■ Task details ■
The required output is every entry, printed exactly as written.

■ Given entries ■
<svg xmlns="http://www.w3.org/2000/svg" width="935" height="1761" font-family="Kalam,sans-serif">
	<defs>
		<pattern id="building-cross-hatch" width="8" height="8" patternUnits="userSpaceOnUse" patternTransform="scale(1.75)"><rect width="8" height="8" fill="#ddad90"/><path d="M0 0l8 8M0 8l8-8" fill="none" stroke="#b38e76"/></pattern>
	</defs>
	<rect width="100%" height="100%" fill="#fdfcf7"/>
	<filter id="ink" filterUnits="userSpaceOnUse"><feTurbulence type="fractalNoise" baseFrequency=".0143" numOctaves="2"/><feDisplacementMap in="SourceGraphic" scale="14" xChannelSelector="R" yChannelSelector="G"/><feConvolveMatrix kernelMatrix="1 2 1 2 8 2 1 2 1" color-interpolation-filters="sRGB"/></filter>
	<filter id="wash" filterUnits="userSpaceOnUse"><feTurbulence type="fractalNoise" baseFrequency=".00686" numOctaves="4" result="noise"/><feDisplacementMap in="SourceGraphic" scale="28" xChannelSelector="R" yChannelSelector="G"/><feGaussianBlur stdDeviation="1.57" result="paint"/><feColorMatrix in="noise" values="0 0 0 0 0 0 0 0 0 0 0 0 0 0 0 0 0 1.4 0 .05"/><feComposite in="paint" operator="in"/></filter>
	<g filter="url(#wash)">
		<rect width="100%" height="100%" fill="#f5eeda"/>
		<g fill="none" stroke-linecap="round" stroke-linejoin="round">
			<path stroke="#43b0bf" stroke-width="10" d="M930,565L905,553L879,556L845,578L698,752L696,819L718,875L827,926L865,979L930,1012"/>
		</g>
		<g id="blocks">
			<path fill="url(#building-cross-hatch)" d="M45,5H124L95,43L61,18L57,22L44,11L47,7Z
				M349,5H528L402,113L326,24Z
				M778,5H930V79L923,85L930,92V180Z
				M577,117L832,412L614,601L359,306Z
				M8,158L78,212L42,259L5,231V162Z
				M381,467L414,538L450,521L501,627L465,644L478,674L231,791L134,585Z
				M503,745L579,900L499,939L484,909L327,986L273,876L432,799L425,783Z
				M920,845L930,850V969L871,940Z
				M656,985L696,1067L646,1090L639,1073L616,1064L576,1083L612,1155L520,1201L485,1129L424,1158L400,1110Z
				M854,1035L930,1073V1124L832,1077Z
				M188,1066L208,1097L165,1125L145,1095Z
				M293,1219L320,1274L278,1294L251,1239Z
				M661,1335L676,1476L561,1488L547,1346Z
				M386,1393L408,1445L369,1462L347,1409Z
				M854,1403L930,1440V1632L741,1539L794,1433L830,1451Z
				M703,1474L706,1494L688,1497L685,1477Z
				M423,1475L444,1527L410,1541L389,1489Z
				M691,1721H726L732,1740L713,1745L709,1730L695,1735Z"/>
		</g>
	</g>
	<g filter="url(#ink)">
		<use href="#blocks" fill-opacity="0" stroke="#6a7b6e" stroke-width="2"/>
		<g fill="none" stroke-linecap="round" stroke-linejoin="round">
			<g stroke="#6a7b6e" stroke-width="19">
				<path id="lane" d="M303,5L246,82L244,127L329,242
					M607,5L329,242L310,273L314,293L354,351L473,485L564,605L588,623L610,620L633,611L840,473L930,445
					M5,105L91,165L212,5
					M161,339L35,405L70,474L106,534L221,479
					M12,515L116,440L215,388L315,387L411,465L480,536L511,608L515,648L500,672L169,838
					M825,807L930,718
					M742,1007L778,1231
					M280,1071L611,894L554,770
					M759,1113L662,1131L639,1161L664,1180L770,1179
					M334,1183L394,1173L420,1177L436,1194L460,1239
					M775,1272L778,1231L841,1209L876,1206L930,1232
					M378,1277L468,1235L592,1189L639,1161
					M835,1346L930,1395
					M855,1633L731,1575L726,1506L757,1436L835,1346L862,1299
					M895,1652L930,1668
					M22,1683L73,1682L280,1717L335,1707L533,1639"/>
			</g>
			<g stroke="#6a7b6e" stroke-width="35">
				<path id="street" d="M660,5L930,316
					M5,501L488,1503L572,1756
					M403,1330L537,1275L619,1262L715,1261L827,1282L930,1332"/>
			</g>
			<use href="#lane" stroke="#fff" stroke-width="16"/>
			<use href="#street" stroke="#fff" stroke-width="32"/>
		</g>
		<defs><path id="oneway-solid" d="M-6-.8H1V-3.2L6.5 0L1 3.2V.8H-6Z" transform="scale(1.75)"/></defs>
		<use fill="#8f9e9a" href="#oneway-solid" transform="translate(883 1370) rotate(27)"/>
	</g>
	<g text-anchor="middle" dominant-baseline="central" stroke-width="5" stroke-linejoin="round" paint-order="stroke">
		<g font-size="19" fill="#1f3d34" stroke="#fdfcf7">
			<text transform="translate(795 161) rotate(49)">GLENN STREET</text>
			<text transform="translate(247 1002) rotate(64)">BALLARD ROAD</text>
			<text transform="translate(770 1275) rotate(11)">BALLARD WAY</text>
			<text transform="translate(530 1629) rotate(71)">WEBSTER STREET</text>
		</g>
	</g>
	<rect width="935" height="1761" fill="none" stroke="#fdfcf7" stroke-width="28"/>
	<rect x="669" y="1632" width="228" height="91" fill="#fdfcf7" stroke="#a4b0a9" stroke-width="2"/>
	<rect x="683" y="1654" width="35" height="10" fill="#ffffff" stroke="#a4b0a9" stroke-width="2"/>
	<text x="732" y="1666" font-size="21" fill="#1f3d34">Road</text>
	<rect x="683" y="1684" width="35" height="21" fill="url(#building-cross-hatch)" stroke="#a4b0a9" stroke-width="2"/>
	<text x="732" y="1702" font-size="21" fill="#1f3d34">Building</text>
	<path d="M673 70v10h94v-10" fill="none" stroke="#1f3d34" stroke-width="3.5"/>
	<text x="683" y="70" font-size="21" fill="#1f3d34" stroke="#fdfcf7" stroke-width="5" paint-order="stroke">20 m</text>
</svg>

■ Problem solution ■
<svg xmlns="http://www.w3.org/2000/svg" width="935" height="1761" font-family="Kalam,sans-serif">
	<defs>
		<pattern id="building-cross-hatch" width="8" height="8" patternUnits="userSpaceOnUse" patternTransform="scale(1.75)"><rect width="8" height="8" fill="#ddad90"/><path d="M0 0l8 8M0 8l8-8" fill="none" stroke="#b38e76"/></pattern>
	</defs>
	<rect width="100%" height="100%" fill="#fdfcf7"/>
	<filter id="ink" filterUnits="userSpaceOnUse"><feTurbulence type="fractalNoise" baseFrequency=".0143" numOctaves="2"/><feDisplacementMap in="SourceGraphic" scale="14" xChannelSelector="R" yChannelSelector="G"/><feConvolveMatrix kernelMatrix="1 2 1 2 8 2 1 2 1" color-interpolation-filters="sRGB"/></filter>
	<filter id="wash" filterUnits="userSpaceOnUse"><feTurbulence type="fractalNoise" baseFrequency=".00686" numOctaves="4" result="noise"/><feDisplacementMap in="SourceGraphic" scale="28" xChannelSelector="R" yChannelSelector="G"/><feGaussianBlur stdDeviation="1.57" result="paint"/><feColorMatrix in="noise" values="0 0 0 0 0 0 0 0 0 0 0 0 0 0 0 0 0 1.4 0 .05"/><feComposite in="paint" operator="in"/></filter>
	<g filter="url(#wash)">
		<rect width="100%" height="100%" fill="#f5eeda"/>
		<g fill="none" stroke-linecap="round" stroke-linejoin="round">
			<path stroke="#43b0bf" stroke-width="10" d="M930,565L905,553L879,556L845,578L698,752L696,819L718,875L827,926L865,979L930,1012"/>
		</g>
		<g id="blocks">
			<path fill="url(#building-cross-hatch)" d="M45,5H124L95,43L61,18L57,22L44,11L47,7Z
				M349,5H528L402,113L326,24Z
				M778,5H930V79L923,85L930,92V180Z
				M577,117L832,412L614,601L359,306Z
				M8,158L78,212L42,259L5,231V162Z
				M381,467L414,538L450,521L501,627L465,644L478,674L231,791L134,585Z
				M503,745L579,900L499,939L484,909L327,986L273,876L432,799L425,783Z
				M920,845L930,850V969L871,940Z
				M656,985L696,1067L646,1090L639,1073L616,1064L576,1083L612,1155L520,1201L485,1129L424,1158L400,1110Z
				M854,1035L930,1073V1124L832,1077Z
				M188,1066L208,1097L165,1125L145,1095Z
				M293,1219L320,1274L278,1294L251,1239Z
				M661,1335L676,1476L561,1488L547,1346Z
				M386,1393L408,1445L369,1462L347,1409Z
				M854,1403L930,1440V1632L741,1539L794,1433L830,1451Z
				M703,1474L706,1494L688,1497L685,1477Z
				M423,1475L444,1527L410,1541L389,1489Z
				M691,1721H726L732,1740L713,1745L709,1730L695,1735Z"/>
		</g>
	</g>
	<g filter="url(#ink)">
		<use href="#blocks" fill-opacity="0" stroke="#6a7b6e" stroke-width="2"/>
		<g fill="none" stroke-linecap="round" stroke-linejoin="round">
			<g stroke="#6a7b6e" stroke-width="19">
				<path id="lane" d="M303,5L246,82L244,127L329,242
					M607,5L329,242L310,273L314,293L354,351L473,485L564,605L588,623L610,620L633,611L840,473L930,445
					M5,105L91,165L212,5
					M161,339L35,405L70,474L106,534L221,479
					M12,515L116,440L215,388L315,387L411,465L480,536L511,608L515,648L500,672L169,838
					M825,807L930,718
					M742,1007L778,1231
					M280,1071L611,894L554,770
					M759,1113L662,1131L639,1161L664,1180L770,1179
					M334,1183L394,1173L420,1177L436,1194L460,1239
					M775,1272L778,1231L841,1209L876,1206L930,1232
					M378,1277L468,1235L592,1189L639,1161
					M835,1346L930,1395
					M855,1633L731,1575L726,1506L757,1436L835,1346L862,1299
					M895,1652L930,1668
					M22,1683L73,1682L280,1717L335,1707L533,1639"/>
			</g>
			<g stroke="#6a7b6e" stroke-width="35">
				<path id="street" d="M660,5L930,316
					M5,501L488,1503L572,1756
					M403,1330L537,1275L619,1262L715,1261L827,1282L930,1332"/>
			</g>
			<use href="#lane" stroke="#fff" stroke-width="16"/>
			<use href="#street" stroke="#fff" stroke-width="32"/>
		</g>
		<defs><path id="oneway-solid" d="M-6-.8H1V-3.2L6.5 0L1 3.2V.8H-6Z" transform="scale(1.75)"/></defs>
		<use fill="#8f9e9a" href="#oneway-solid" transform="translate(883 1370) rotate(27)"/>
	</g>
	<g text-anchor="middle" dominant-baseline="central" stroke-width="5" stroke-linejoin="round" paint-order="stroke">
		<g font-size="19" fill="#1f3d34" stroke="#fdfcf7">
			<text transform="translate(795 161) rotate(49)">GLENN STREET</text>
			<text transform="translate(247 1002) rotate(64)">BALLARD ROAD</text>
			<text transform="translate(770 1275) rotate(11)">BALLARD WAY</text>
			<text transform="translate(530 1629) rotate(71)">WEBSTER STREET</text>
		</g>
	</g>
	<rect width="935" height="1761" fill="none" stroke="#fdfcf7" stroke-width="28"/>
	<rect x="669" y="1632" width="228" height="91" fill="#fdfcf7" stroke="#a4b0a9" stroke-width="2"/>
	<rect x="683" y="1654" width="35" height="10" fill="#ffffff" stroke="#a4b0a9" stroke-width="2"/>
	<text x="732" y="1666" font-size="21" fill="#1f3d34">Road</text>
	<rect x="683" y="1684" width="35" height="21" fill="url(#building-cross-hatch)" stroke="#a4b0a9" stroke-width="2"/>
	<text x="732" y="1702" font-size="21" fill="#1f3d34">Building</text>
	<path d="M673 70v10h94v-10" fill="none" stroke="#1f3d34" stroke-width="3.5"/>
	<text x="683" y="70" font-size="21" fill="#1f3d34" stroke="#fdfcf7" stroke-width="5" paint-order="stroke">20 m</text>
</svg>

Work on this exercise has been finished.